> INSTRUCTIONS TO FOLLOW:
Word for word, reproduce all entries below, leaving every picture out.

> DATA FOR REVIEW:
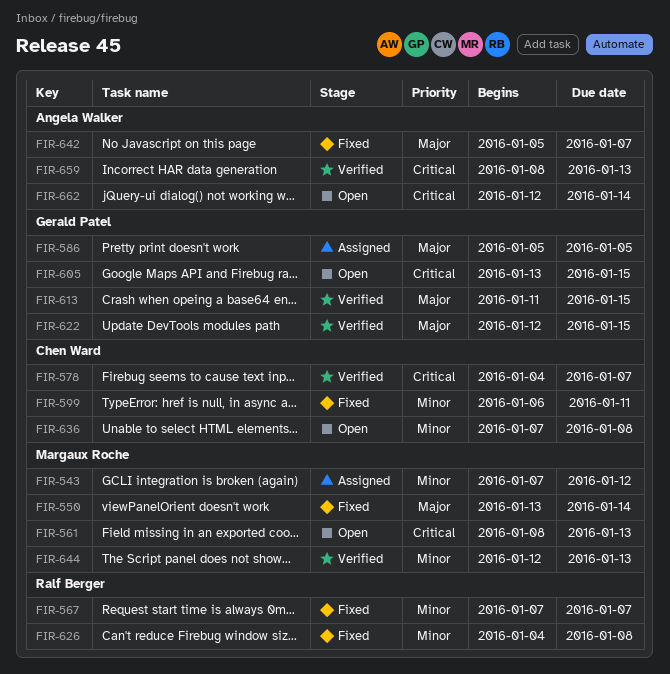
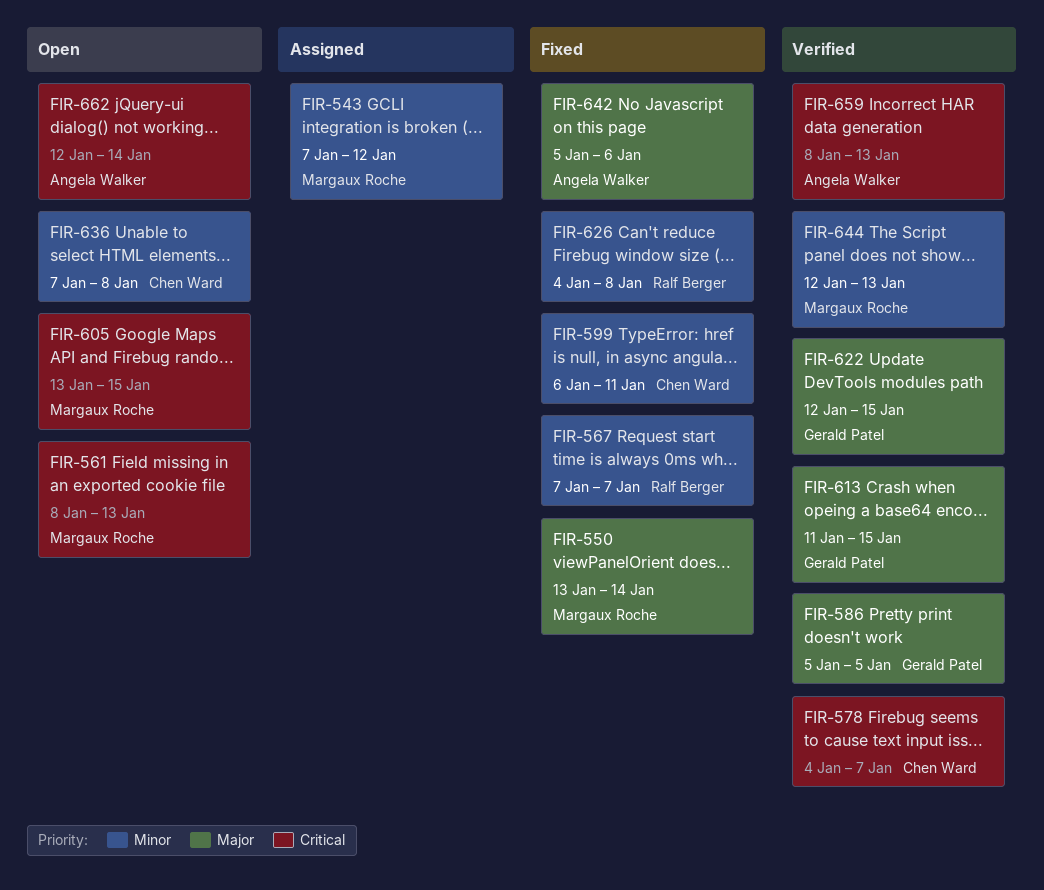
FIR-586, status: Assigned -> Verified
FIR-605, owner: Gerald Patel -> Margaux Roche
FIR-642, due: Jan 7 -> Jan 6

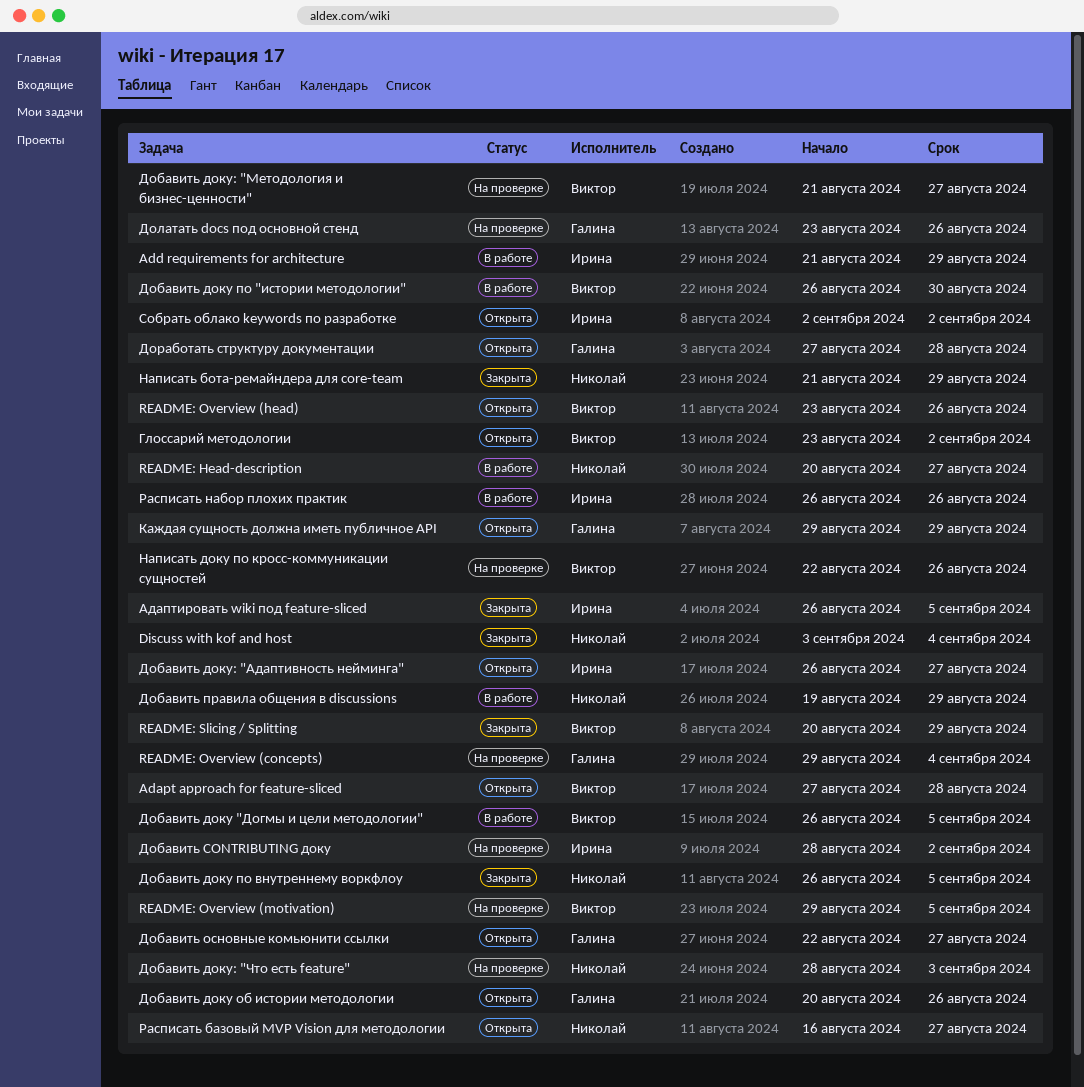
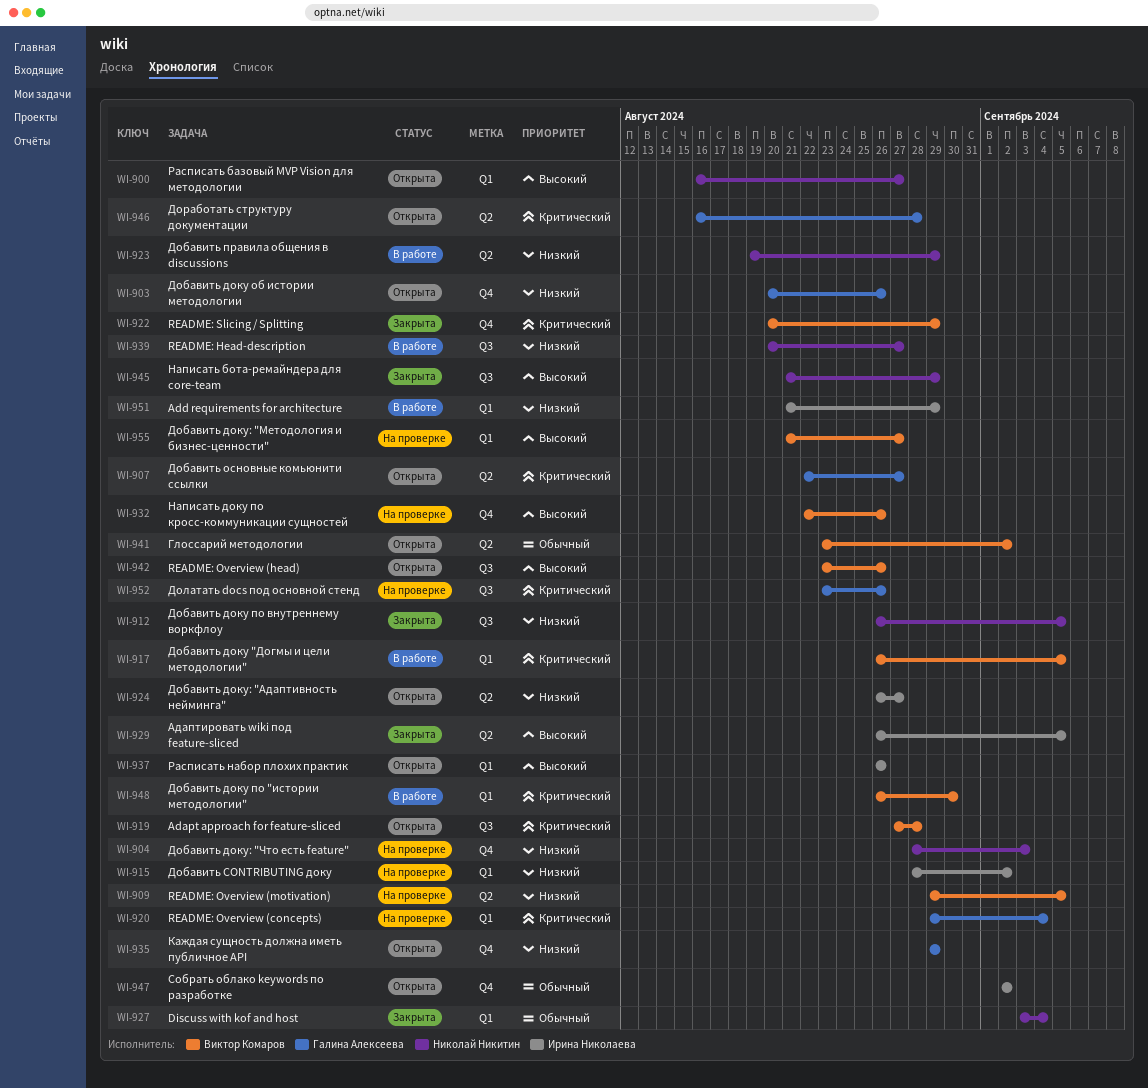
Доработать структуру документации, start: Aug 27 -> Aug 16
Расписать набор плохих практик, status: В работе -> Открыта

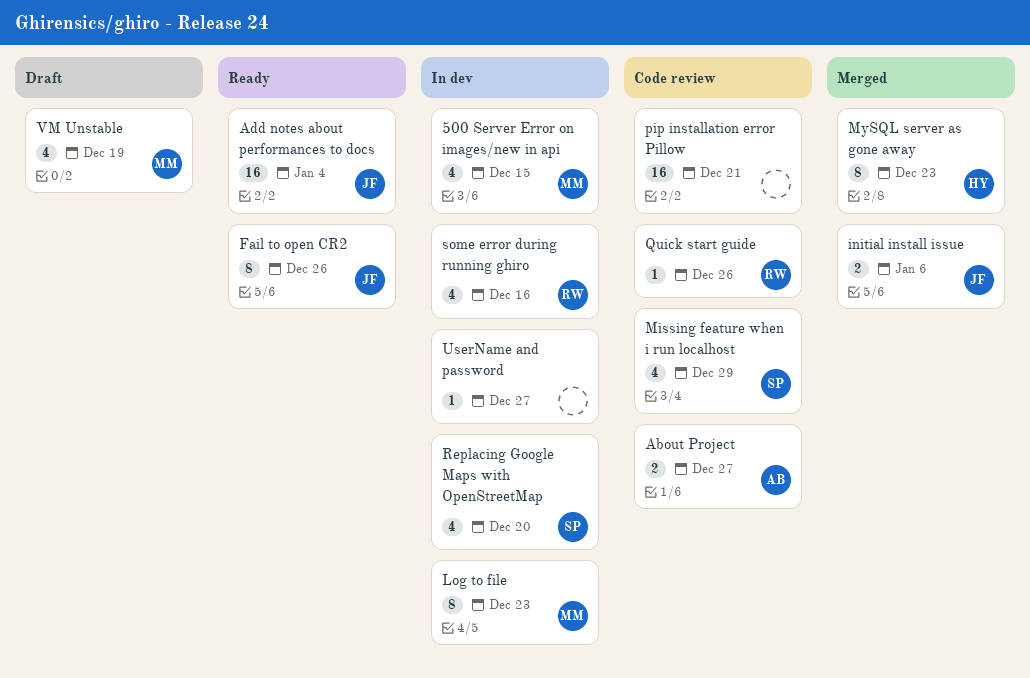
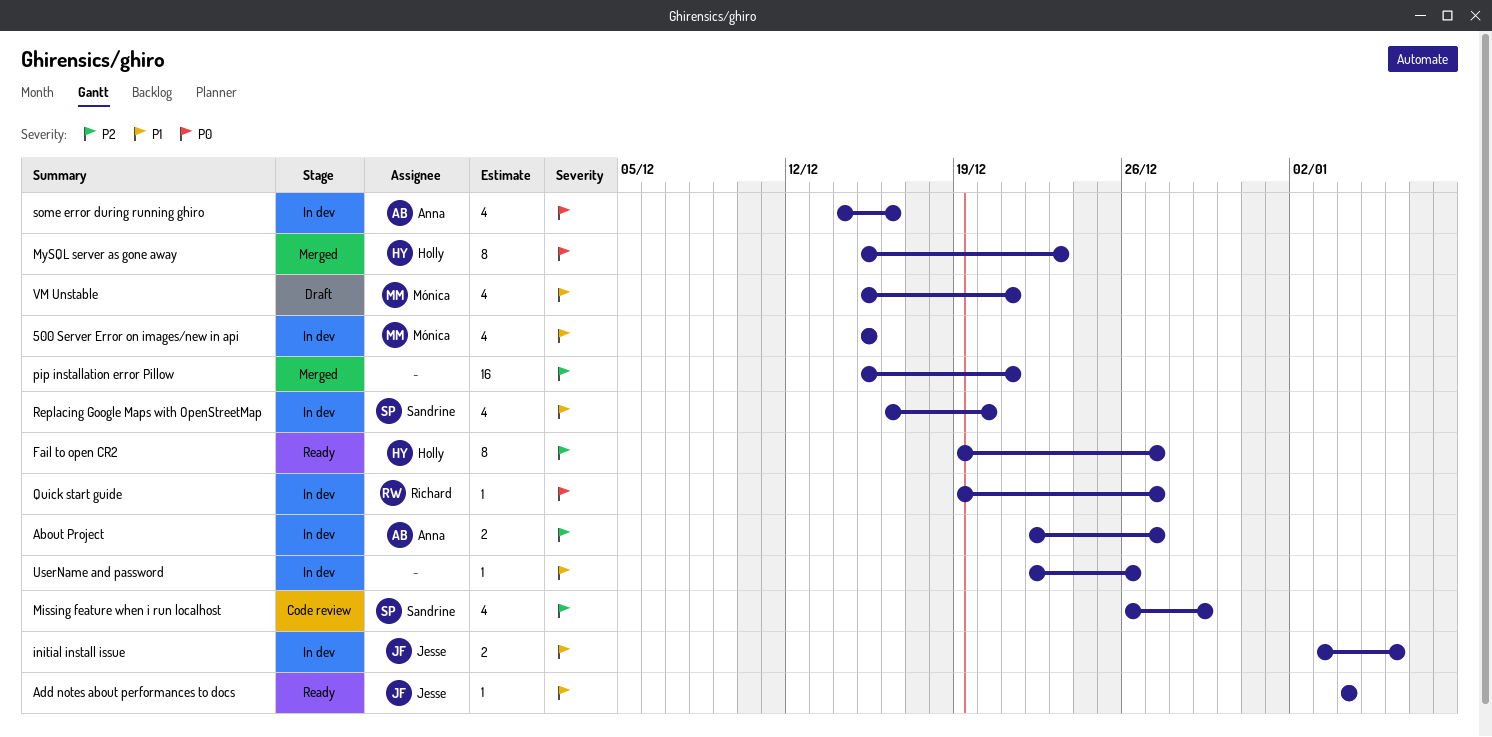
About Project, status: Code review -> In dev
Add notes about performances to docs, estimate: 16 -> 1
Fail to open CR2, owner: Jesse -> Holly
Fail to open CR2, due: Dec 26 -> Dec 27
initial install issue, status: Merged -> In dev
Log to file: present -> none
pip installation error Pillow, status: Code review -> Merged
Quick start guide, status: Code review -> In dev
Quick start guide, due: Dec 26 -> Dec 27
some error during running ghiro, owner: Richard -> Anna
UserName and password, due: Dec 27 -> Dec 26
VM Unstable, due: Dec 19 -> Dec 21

> WRITTEN RESPONSE:
FIR-586, status: Assigned -> Verified
FIR-605, owner: Gerald Patel -> Margaux Roche
FIR-642, due: Jan 7 -> Jan 6

Доработать структуру документации, start: Aug 27 -> Aug 16
Расписать набор плохих практик, status: В работе -> Открыта

About Project, status: Code review -> In dev
Add notes about performances to docs, estimate: 16 -> 1
Fail to open CR2, owner: Jesse -> Holly
Fail to open CR2, due: Dec 26 -> Dec 27
initial install issue, status: Merged -> In dev
Log to file: present -> none
pip installation error Pillow, status: Code review -> Merged
Quick start guide, status: Code review -> In dev
Quick start guide, due: Dec 26 -> Dec 27
some error during running ghiro, owner: Richard -> Anna
UserName and password, due: Dec 27 -> Dec 26
VM Unstable, due: Dec 19 -> Dec 21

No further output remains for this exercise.